Ätiologie der anterolateralen
Instabilität (ALRI) mit beteiligten anatomischen Strukturen
Anatomische und ätiologische Aspekte der anterolateralen Rotationsinstabilität (ALRI) wurden bereits im Jahr 1879 durch Paul Segond, einem französischen Chirurgen, wissenschaftlich thematisiert. Er beschrieb hierbei eine Avulsionsverletzung im Bereich der proximalen lateralen Tibia, die seiner Meinung nach durch einen knöchernen Ausriss einer anterolateral verlaufenden, bandähnlichen Struktur verursacht wurde [21, 22]. Zur genaueren Identifizierung der anterolateral stabilisierenden Strukturen des Kniegelenks folgten zahlreiche Publikationen mit anatomischen und funktionellen Beschreibungen des anterolateralen Kapselbandapparats, wobei die von Segond beschriebene Struktur unterschiedliche Bezeichnungen erhielt [21]. 2013 beleuchtete Claes et al. erneut dieses Thema und identifizierte in 41 Kadaverkniepräparaten eine klar abgrenzbare, ligamentäre Struktur, die als anterolaterales Ligament (ALL) bezeichnet wurde [23]. Diese Erkenntnisse lösten intensive Diskussionen über die biomechanische Rolle des ALL bei der Hemmung der anterolateralen Rotation aus.

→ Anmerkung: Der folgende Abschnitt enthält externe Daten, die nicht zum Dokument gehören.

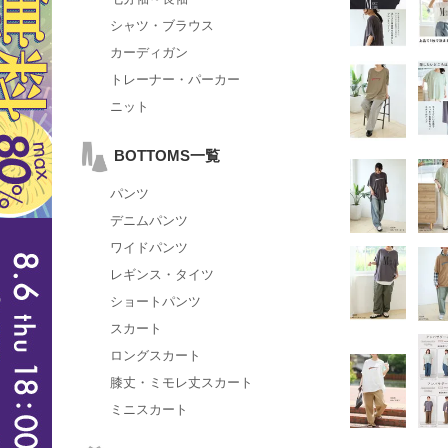
シャツ・ブラウス
カーディガン
トレーナー・パーカー
ニット
BOTTOMS一覧
パンツ
デニムパンツ
ワイドパンツ
レギンス・タイツ
ショートパンツ
スカート
ロングスカート
膝丈・ミモレ丈スカート
ミニスカート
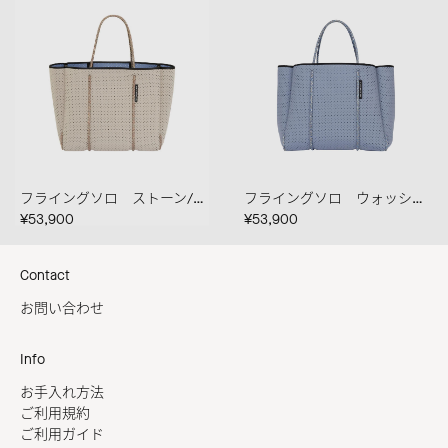
フライングソロ ストーン/ウォッシュドラピス
フライングソロ ウォッシュドラピス/ウォッシュドコーンフラワー
¥53,900
¥53,900
Contact
お問い合わせ
Info
お手入れ方法
ご利用規約
ご利用ガイド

In diesem Kontext wurden die anterolateral stabilisierenden Strukturen zunächst als anterolateraler Komplex (ALC) zusammengefasst [24]. Der ALC besteht hierbei aus verschiedenen Schichten, wobei der Tractus iliotibialis, der auch als iliotibiales Band (ITB) bezeichnet wird, den Hauptbestandteil bildet [2]. In absteigender Reihenfolge (von oberflächlichen zu tiefen Anteilen des ALC) können folgende Strukturen unterschieden werden: das oberflächliche ITB mit seinen Faserausläufern in Richtung Patella und Patellarsehne (auch als iliopatellares Band bezeichnet), das tiefe ITB mit den dazugehörigen Kaplan-Fasern als suprakondyläre sowie retrograde (kondyläre) Anhaftungen am distalen Femur, das ALL und die anterolaterale Kapsel [24].